# Just got Htp-5...



## moon37 (Feb 27, 2006)

I tried it last night...I think it may have helped me with some physical symptoms but the thoughts were still there...

I took a 100 mg of Natrol brand.

I might bump it up to 200 mg within a couple of days.


----------



## FearNoMore (Mar 29, 2006)

moon37,

Are you still taking 5Htp? How is it going?


----------



## jjyiss (May 6, 2006)

5htp gives me explosive diarrhea, heheh, but it works occasionally with nardil


----------



## Inturmal (Jan 15, 2006)

I tried 5HTP for a few weeks. It didn't do anything for me.


----------



## naoko (Oct 5, 2006)

I've been on it for a few months and I think it helps a little. And sometimes I run out before I get some more and I do feel my anxiety getting worse around then, not sure if it has to do with just psychologically thinking it's not working or something.

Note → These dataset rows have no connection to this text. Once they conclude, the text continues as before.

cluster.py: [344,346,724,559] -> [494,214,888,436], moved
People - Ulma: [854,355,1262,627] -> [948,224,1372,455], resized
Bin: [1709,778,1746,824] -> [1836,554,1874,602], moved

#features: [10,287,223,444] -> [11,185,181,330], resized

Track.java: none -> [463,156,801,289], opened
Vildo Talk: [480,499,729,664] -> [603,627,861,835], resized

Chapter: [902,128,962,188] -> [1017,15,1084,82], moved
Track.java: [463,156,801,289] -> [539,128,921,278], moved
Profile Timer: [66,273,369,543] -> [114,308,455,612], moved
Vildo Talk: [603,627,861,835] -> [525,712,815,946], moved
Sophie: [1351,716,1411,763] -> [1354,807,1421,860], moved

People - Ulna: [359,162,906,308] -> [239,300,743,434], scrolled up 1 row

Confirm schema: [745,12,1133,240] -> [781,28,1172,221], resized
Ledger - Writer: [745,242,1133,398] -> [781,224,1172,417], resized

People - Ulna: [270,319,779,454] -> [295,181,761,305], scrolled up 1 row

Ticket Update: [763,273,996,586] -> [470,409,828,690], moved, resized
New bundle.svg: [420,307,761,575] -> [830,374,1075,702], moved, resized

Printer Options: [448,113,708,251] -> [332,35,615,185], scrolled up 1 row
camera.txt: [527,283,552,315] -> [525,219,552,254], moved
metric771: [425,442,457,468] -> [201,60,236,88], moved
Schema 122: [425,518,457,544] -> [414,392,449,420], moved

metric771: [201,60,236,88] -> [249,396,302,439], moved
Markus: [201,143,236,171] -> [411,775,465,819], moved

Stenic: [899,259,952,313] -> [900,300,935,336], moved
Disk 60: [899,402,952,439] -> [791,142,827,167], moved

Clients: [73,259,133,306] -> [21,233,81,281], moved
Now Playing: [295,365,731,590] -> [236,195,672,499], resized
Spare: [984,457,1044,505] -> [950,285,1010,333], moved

And I finally just got some more in the mail today. Hopefully it kicks back in soon, this week has been kind of difficult.


----------



## R (Jun 13, 2006)

Does 5-HTP help your body produce serotonin or does it act like a reuptake inhibitor?


----------



## jasonz (Apr 11, 2004)

it is supposed to act like a reuptake inhibitor right? correct me if i am right.


----------



## jjyiss (May 6, 2006)

no, its not like an SSRI, it produces more serotonin i believe.


----------



## R (Jun 13, 2006)

Does anyone have research data or a article on it?


----------



## Thunder (Nov 5, 2003)

R said:


> Does anyone have research data or a article on it?


Article.


----------



## Touche Turtle (Oct 10, 2006)

I notcied the word tryptophan, my Dad once told me it helps with sleep and that it occurs naturally in tuna. Not completley sure on it, will try and research it.


----------



## LoveThySelf (May 19, 2006)

Touche Turtle said:


> I notcied the word tryptophan, my Dad once told me it helps with sleep and that it occurs naturally in tuna. Not completley sure on it, will try and research it.


In the body Tryptophan is converted to 5-HTP then to Seratonin. Tryp was illegal in the US for a while, but now you can buy it a few places, mostly vet medical supply, and its quite expensive, but "rumor has it" it works much much better than 5-HTP.


----------



## moon37 (Feb 27, 2006)

Ehhh It hasn't been helping much. I think this is the 3rd week? I take 2 pills in the morning...was taking it on a empty stomach but I get really nascious (Spelling)..

2 pills is 200 mg....

I don't know if I should bump it to 300....I think that is the most you are supposed to take..


----------